Like British people, Hong Kong migrants do intense research on the location of the best schools and their neighbourhoods. A British government report this month said that more than 8,500 Hong Kong students had applied for British school places since last September.
One of the most popular is Solihull, a wealthy suburb of Birmingham. A spokeswoman for the city council said that it had received more than 800 applications from Hong Kong children. “This has put unusual pressure on the number of places available. Pupils may not be able to obtain a place at their nearest or most preferred school,” she said.
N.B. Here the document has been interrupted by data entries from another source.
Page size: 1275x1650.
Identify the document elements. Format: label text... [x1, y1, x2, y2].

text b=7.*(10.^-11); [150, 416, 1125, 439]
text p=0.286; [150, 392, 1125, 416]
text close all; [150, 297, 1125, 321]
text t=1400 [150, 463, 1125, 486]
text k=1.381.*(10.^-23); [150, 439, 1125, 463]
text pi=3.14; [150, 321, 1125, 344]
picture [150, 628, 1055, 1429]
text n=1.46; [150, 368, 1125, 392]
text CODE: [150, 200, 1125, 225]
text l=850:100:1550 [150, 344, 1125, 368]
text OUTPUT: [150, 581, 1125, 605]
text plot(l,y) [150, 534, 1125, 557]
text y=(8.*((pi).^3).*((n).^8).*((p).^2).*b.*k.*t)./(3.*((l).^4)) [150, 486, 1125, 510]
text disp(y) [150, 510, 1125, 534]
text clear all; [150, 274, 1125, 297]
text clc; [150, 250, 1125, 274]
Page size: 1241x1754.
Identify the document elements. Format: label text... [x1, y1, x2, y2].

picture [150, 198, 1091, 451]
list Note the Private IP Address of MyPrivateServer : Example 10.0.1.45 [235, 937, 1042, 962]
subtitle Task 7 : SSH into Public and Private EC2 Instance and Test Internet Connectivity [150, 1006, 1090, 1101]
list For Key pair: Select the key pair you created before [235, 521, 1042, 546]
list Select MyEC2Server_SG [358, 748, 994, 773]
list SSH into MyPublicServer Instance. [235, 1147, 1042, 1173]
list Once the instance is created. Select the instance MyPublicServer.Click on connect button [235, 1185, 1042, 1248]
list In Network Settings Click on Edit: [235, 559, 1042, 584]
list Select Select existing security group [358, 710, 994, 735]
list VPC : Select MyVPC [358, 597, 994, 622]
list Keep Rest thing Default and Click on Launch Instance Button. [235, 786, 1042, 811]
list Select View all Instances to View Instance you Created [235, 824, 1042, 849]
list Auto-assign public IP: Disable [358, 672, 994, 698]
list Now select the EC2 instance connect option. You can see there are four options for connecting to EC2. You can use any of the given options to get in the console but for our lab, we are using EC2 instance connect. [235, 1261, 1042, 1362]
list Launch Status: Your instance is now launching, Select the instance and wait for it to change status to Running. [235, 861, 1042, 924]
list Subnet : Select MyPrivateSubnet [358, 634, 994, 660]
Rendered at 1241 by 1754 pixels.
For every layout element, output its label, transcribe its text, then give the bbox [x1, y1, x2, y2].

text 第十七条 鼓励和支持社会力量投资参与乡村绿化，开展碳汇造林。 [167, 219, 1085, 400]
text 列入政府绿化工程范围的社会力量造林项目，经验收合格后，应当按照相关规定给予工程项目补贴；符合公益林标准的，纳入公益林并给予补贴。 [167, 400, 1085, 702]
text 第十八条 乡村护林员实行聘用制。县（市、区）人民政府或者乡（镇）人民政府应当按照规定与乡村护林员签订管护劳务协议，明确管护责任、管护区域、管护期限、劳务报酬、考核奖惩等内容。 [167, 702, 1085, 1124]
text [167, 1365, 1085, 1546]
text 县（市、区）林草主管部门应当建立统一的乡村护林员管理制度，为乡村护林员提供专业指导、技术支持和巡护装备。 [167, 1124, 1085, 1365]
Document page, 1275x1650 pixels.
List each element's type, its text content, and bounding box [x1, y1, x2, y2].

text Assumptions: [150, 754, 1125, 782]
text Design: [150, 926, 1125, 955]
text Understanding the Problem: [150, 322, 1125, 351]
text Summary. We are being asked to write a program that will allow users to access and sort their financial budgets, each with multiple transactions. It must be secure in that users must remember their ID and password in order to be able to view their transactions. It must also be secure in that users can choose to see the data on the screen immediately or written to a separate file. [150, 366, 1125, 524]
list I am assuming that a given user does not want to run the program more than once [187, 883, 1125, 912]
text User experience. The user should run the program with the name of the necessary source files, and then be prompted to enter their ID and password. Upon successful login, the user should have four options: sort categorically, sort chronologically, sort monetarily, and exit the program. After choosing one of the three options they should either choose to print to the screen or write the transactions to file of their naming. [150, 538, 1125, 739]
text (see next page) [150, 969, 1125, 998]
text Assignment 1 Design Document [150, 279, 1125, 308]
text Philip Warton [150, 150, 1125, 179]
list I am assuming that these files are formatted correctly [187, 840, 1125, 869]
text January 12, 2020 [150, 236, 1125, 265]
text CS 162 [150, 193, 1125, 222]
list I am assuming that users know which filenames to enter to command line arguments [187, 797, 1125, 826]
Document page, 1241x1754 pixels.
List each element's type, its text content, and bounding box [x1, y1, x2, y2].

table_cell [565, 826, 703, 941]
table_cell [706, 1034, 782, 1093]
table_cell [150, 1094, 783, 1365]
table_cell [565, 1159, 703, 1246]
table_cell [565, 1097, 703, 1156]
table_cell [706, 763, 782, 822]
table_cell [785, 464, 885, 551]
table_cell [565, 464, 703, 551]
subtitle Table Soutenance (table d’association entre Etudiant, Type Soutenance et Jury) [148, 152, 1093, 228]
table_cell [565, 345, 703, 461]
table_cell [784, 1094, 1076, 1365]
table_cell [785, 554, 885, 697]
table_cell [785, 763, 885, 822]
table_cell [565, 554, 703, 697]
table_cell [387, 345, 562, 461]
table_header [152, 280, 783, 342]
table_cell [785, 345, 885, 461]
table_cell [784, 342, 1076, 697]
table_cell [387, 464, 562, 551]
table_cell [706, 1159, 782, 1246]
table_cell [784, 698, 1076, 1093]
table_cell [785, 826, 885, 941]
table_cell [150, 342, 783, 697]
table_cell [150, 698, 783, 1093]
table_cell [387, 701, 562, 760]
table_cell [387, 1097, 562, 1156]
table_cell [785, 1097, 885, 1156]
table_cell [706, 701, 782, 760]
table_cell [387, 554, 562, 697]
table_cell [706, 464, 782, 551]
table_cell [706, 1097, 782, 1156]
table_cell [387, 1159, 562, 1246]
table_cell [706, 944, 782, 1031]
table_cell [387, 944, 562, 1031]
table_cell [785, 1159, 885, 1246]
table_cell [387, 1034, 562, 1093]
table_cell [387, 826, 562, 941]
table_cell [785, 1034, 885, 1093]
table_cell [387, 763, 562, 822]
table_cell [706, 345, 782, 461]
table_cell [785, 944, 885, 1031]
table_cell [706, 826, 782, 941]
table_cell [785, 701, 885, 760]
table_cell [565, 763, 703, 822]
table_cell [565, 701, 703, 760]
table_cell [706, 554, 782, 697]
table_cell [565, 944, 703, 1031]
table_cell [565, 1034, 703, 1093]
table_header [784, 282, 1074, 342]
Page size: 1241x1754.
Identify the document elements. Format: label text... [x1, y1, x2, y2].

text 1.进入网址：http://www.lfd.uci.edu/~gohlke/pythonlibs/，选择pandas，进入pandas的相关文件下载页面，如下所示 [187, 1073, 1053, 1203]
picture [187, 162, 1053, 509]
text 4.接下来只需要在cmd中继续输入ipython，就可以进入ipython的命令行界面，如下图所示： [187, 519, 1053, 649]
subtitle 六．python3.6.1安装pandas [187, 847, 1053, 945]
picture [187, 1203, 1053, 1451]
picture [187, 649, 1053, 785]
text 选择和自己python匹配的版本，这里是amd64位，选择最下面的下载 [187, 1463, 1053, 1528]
David Wong is a Chinese medical doctor in Kowloon. “My choice of speciality meant that I cannot easily emigrate. I used to play tennis regularly but no longer. All my partners have emigrated. Some are successful and some are not.
“The key is research and preparation. Some spent months on finding out where to live, work and find a school for their children. They are prospering. Others left in a burst of emotion, anger against the police and the government, but without preparation. They are struggling,” he said.
The exodus is likely to continue. The UK government expects more than 300,000 Hongkongers in the first five years of the programme. Kan Yu and her fellow pastors have much work ahead of them.